Work to complete: Looking at the data below, state how many lines contain "risk". No other words are wanted.

Extracted information:
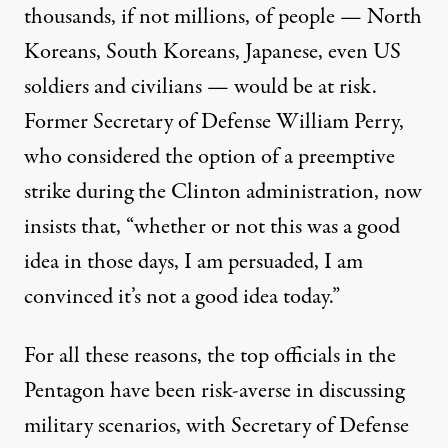
thousands, if not millions, of people — North
Koreans, South Koreans, Japanese, even US
soldiers and civilians — would be at risk.
Former Secretary of Defense William Perry,
who considered the option of a preemptive
strike during the Clinton administration, now
insists
that, “whether or not this was a good
idea in those days, I am persuaded, I am
convinced it’s not a good idea today.”
For all these reasons, the top officials in the
Pentagon have been risk-averse in discussing
military scenarios, with Secretary of Defense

Solution below: 2